Énoncé: Pouvez-vous poursuivre l'introduction sur un modèle de société pour le XXIᵉ siècle à partir de sa dernière phrase ?

Introduction

Cette introduction présente trois aspects de ce livre : son objet, la méthode retenue, et la forme.

Objet

L'objet de ce livre est de proposer un modèle de société compatible avec les aspirations des hommes du XXIᵉ siècle.

Au XVIIᵉ siècle est née la science moderne, à savoir le trio expérimentation, publicité des résultats et conclusions avec description précise des conditions expérimentales, vérification et critique par tous. Cela a induit à partir du XIXᵉ siècle un bond technologique sans précédent dans l'histoire de l'humanité, qui a bouleversé notre rapport à la nature : nous avons acquis grâce à notre savoir-faire technique la capacité de nous protéger du plus grand fléau qui était la famine, ainsi que de faire littéralement exploser la productivité du travail dans de nombreuses activités.
Pourtant, dès le XIXᵉ siècle, des observateurs tels que Zola et Marx remarquent que quelque chose cloche. En effet, le progrès (1) semble servir les uns au détriment des autres pour lesquels la situation semble même empirer. C'est encore largement vrai en ce début de XXIᵉ siècle, à ceci près que les victimes du progrès ont tendance à se concentrer dans certains pays.
Ce qui cloche, c'est que la science n'a pas produit de méthode objective et efficace d'organisation des sociétés humaines, et que de fait, les méthodes de gouvernement sont devenues archaïques au regard de notre puissance nouvelle liée à la technologie, et des aspirations qui en découlent.

D'un système avant le XVIIᵉ siècle où le pouvoir était principalement aristocratique, la révolution scientifique et technologique a fait partout glisser le pouvoir vers le capital. C'est ce que Marx décrit, et il annonce que le peuple doit inéluctablement reprendre le pouvoir pour contrer les effets pervers liés à ce glissement.
Or, d'une part la prise du pouvoir par le prolétariat n'a pas eu lieu partout, et d'autre part, quand elle a eu lieu, elle a produit in fine un simple nouveau glissement temporaire du pouvoir vers le politique cette fois-ci, qui n'a pas résolu les problèmes initiaux de l'incapacité du système social à mettre le progrès au service de tous.
Enfin, au XXᵉ siècle, l'absence d'alternative a fini par faire émerger une autre forme de contestation que Marx n'avait pas anticipée, plus négative car conduisant plus inéluctablement encore à la tyrannie, le populisme.

Disons le simplement : la grande force de Marx, c'est d'avoir analysé avec précision la nature et la mécanique de la perversion du système capitaliste, là où Zola et les autres romanciers réalistes se contentaient d'en décrire les effets. La grande faiblesse de Marx, c'est d'avoir amené à penser qu'il suffisait de renverser le système pour que le problème soit résolu. Or l'histoire nous montre régulièrement que renverser sans planifier précisément ce qui vient après, est très aléatoire. Nous ne nous avancerons pas concernant le fait de savoir si Marx avait conscience ou non des limites de son travail, mais le sujet de ce livre est bien d'aller jusqu'à proposer un système d'organisation sociale complet et cohérent, adapté aux nouvelles capacités que la révolution scientifique et technologique a fourni aux humains.

Données fournies:
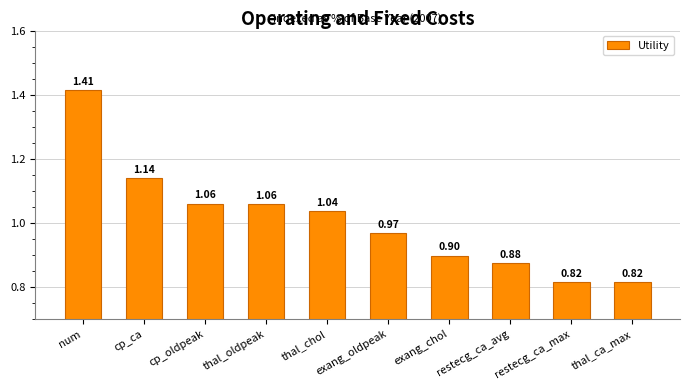

How many bars are there in total?

10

Réponse attendue:
Méthode

Pour atteindre cet objectif, nous avons composé ce livre en trois parties :

La première partie, constituée des chapitres 1 à 7, reprend l'analyse de Marx et la réactualise à la lumière des apports ultérieurs de l'histoire et des sciences sociales.

La deuxième partie, constituée des chapitres 8 à 12, décrit le cœur du système d'organisation proposé, à savoir comment organiser la production, en justifiant chaque point par son lien avec les éléments de la première partie.
L'originalité de cette organisation, c'est d'éviter les deux travers que l'on retrouve dans pratiquement toutes les propositions d'organisations sociales antérieures, à savoir, soit avoir comme clé de voûte du système la vertu individuelle, c'est à dire supposer l'émergence miraculeuse d'une nouvelle humanité plus droite ou altruiste, soit au final justifier l'oppression du faible par le fort en la présentant comme naturelle ou positive.

Enfin, la troisième partie, constituée des chapitres 13 à 22, aborde toute une série de transformations à apporter dans des domaines connexes pour assurer la cohérence, et donc la viabilité de l'ensemble.

La deuxième partie montre immédiatement que nous avons fait le choix d'une solution collective, dans la tradition des penseurs des lumières, puis de Marx, et par opposition à Krishnamurti qui préconisait une libération individuelle. Cela ne signifie en rien que nous considérons que la solution individuelle ne soit pas valable, mais nous considérons qu'elle ne concerne qu'une minorité, donc n'est pas de nature à nous permettre d'apprivoiser la puissance issue des révolutions technologiques de ces derniers siècles dans un délai raisonnable permettant d'éviter une ultime catastrophe écologique ou militaire.
De plus, nous traitons l'aspect individuel au chapitre 22, qui peut très bien être lu directement à la suite de la première partie. Or, cette lecture montre que la justification principale des préconisations que nous effectuons à titre individuel est leur effet de réduction de la conflictualité, c'est à dire leur effet collectif. Autrement dit, les contraintes les plus importantes se situent sur le plan collectif, et non sur le plan individuel. Il est logique de centrer le livre sur l'aspect collectif, et de ne traiter l'aspect individuel qu'à la fin.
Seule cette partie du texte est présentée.